München, den 7. Februar 1924.

Lieber Professor Millikan.

Die Nachricht von der Verleihung des Nobelpreises an den Erforscher der Elektronenladung hat mich sehr gefreut. Ihre konsequente Arbeit findet so auch äusserlich eine weithin sichtbare Anerkennung. Es muss ja vielerlei zusammenkommen um so eine ausgedehnte wissenschaftliche Arbeit zu ermöglichen, wie die Ihrige. Die Gaben des Geistes genügen nicht, es müssen auch die Eigenschaften des Charakters dazukommen, die unermüdliche Schaffenlust, die Fähigkeit zur wissenschaftlichen Organisation, sowie Menschenfreundlichkeit und psychologisches Verständnis im Umgang mit Schülern und Mitarbeitern. Da ich das Glück hatte im vorigen Jahre Ihre Tätigkeit in Pasadena kennenzulernen, kann ich beurteilen in wie hohem Masse Ihnen gerade diese Charaktereigenschaften gegeben sind.

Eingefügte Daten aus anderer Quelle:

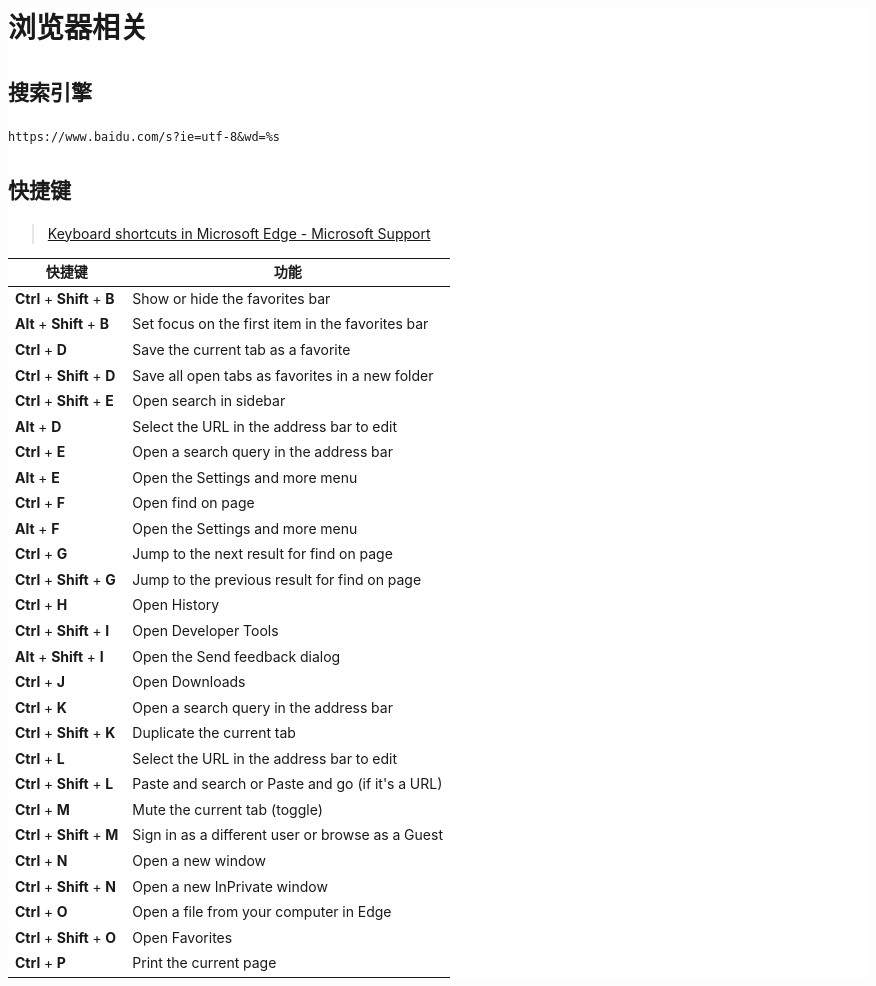 
# 浏览器相关

## 搜索引擎

```
https://www.baidu.com/s?ie=utf-8&wd=%s
```



## 快捷键

> [Keyboard shortcuts in Microsoft Edge - Microsoft Support](https://support.microsoft.com/en-us/microsoft-edge/keyboard-shortcuts-in-microsoft-edge-50d3edab-30d9-c7e4-21ce-37fe2713cfad)

| 快捷键                             | 功能                                                         |
| ---------------------------------- | ------------------------------------------------------------ |
| **Ctrl** + **Shift** + **B**       | Show or hide the favorites bar                               |
| **Alt** + **Shift** + **B**        | Set focus on the first item in the favorites bar             |
| **Ctrl** + **D**                   | Save the current tab as a favorite                           |
| **Ctrl** + **Shift** + **D**       | Save all open tabs as favorites in a new folder              |
| **Ctrl** + **Shift** + **E**       | Open search in sidebar                                       |
| **Alt** + **D**                    | Select the URL in the address bar to edit                    |
| **Ctrl** + **E**                   | Open a search query in the address bar                       |
| **Alt** + **E**                    | Open the Settings and more menu                              |
| **Ctrl** + **F**                   | Open find on page                                            |
| **Alt** + **F**                    | Open the Settings and more menu                              |
| **Ctrl** + **G**                   | Jump to the next result for find on page                     |
| **Ctrl** + **Shift** + **G**       | Jump to the previous result for find on page                 |
| **Ctrl** + **H**                   | Open History                                                 |
| **Ctrl** + **Shift** + **I**       | Open Developer Tools                                         |
| **Alt** + **Shift** + **I**        | Open the Send feedback dialog                                |
| **Ctrl** + **J**                   | Open Downloads                                               |
| **Ctrl** + **K**                   | Open a search query in the address bar                       |
| **Ctrl** + **Shift** + **K**       | Duplicate the current tab                                    |
| **Ctrl** + **L**                   | Select the URL in the address bar to edit                    |
| **Ctrl** + **Shift** + **L**       | Paste and search or Paste and go (if it's a URL)             |
| **Ctrl** + **M**                   | Mute the current tab (toggle)                                |
| **Ctrl** + **Shift** + **M**       | Sign in as a different user or browse as a Guest             |
| **Ctrl** + **N**                   | Open a new window                                            |
| **Ctrl** + **Shift** + **N**       | Open a new InPrivate window                                  |
| **Ctrl** + **O**                   | Open a file from your computer in Edge                       |
| **Ctrl** + **Shift** + **O**       | Open Favorites                                               |
| **Ctrl** + **P**                   | Print the current page                                       |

Wird auch der nächste Nobelpreis nach Amerika kommen? Die ausserordentliche Bedeutung der Compton'schen Entdeckung, über die ich schon im vorigen Jahre keine Zweifel hatte und die sich inzwischen immer deutlicher gezeigt hat, würde dies rechtfertigen.

Wollen Sie bitte meine besten Empfehlungen und Glückwünsche an Mrs. Millikan bestellen und sagen Sie bitte freundliche Grüsse an Epstein und Ihre anderen Mitarbeiter, die mich so freundlich aufgenommen haben.